• _Exercise prompt_:
Every line containing the word "lumineuse" must be pulled from the records.

Data items
—————
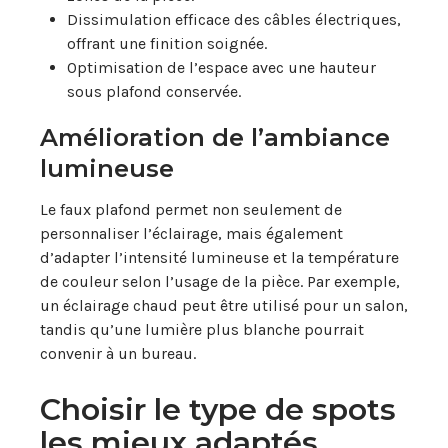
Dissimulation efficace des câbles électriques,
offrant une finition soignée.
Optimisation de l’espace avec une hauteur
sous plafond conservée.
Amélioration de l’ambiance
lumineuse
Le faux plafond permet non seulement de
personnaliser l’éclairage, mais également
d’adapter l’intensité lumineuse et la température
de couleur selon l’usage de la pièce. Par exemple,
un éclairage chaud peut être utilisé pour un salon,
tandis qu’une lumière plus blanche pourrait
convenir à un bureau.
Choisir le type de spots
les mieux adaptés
—————
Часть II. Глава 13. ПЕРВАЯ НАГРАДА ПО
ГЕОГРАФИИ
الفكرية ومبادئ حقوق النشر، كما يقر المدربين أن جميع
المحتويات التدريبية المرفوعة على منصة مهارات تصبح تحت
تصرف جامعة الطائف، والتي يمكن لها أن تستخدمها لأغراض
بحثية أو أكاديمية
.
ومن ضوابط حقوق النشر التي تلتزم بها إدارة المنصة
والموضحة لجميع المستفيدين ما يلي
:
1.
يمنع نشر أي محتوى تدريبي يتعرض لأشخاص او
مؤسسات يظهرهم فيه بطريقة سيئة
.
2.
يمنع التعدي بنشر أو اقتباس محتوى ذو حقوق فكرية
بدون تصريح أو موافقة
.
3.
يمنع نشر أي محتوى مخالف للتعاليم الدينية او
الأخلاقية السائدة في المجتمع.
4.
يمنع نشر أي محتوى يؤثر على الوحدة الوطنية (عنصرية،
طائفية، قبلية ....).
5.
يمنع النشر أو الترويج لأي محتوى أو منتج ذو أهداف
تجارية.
—————
• _Problem solution_:
lumineuse
d’adapter l’intensité lumineuse et la température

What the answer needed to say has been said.